- _What you are asked to do_: Once the line containing "981 388 2.40" is found, copy it and each subsequent line exactly. Stop at the end of the records below.

━━━━━━━━━━━━━━━━━━━━━━━━━━━━━━

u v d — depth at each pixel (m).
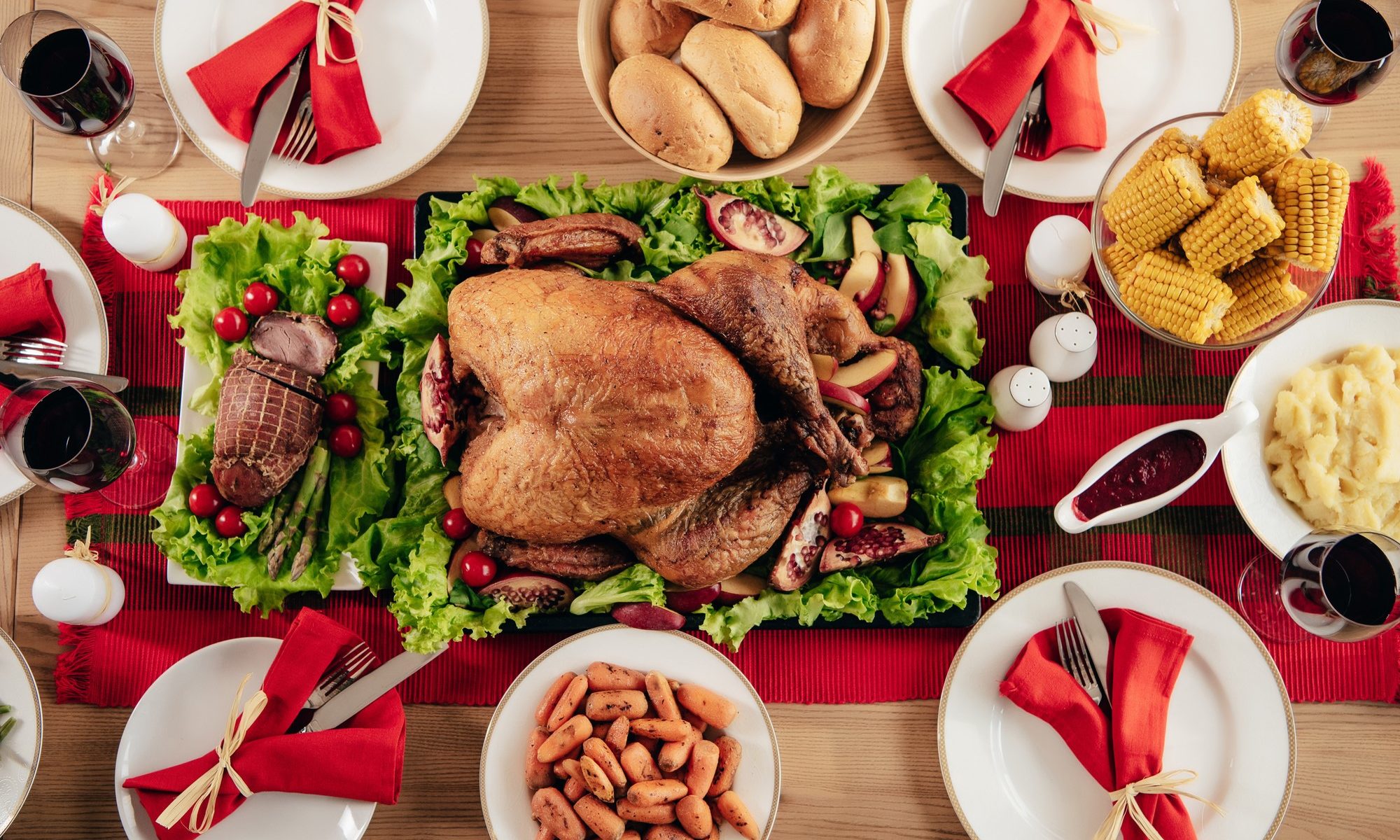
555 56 2.65
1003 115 2.42
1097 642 2.39
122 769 2.41
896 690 2.54
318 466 2.44
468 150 2.64
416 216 2.51
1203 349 2.40
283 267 2.48
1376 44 2.26
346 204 2.64
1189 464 2.27
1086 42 2.47
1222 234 2.14
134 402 2.62
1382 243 2.57
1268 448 2.44
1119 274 2.38
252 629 2.59
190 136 2.53
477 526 2.40
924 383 2.42
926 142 2.62
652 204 2.50
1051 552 2.57
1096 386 2.59
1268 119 2.07
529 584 2.35
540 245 2.30
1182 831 2.29
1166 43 2.55
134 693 2.58
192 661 2.46
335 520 2.46
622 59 2.33
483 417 2.29
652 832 2.30
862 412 2.28
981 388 2.40
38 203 2.66
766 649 2.55
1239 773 2.40
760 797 2.38
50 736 2.57
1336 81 2.30
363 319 2.53
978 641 2.43
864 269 2.43
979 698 2.44
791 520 2.29
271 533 2.42
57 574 2.44
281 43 2.46
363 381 2.49
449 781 2.54
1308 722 2.52
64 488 2.28
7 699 2.50
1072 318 2.38
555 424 2.01
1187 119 2.29
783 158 2.36
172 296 2.65
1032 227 2.61
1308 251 2.16
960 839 2.51
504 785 2.40
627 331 2.00
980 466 2.36
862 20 2.18
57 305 2.58
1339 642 2.37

━━━━━━━━━━━━━━━━━━━━━━━━━━━━━━

- _Response_:
981 388 2.40
38 203 2.66
766 649 2.55
1239 773 2.40
760 797 2.38
50 736 2.57
1336 81 2.30
363 319 2.53
978 641 2.43
864 269 2.43
979 698 2.44
791 520 2.29
271 533 2.42
57 574 2.44
281 43 2.46
363 381 2.49
449 781 2.54
1308 722 2.52
64 488 2.28
7 699 2.50
1072 318 2.38
555 424 2.01
1187 119 2.29
783 158 2.36
172 296 2.65
1032 227 2.61
1308 251 2.16
960 839 2.51
504 785 2.40
627 331 2.00
980 466 2.36
862 20 2.18
57 305 2.58
1339 642 2.37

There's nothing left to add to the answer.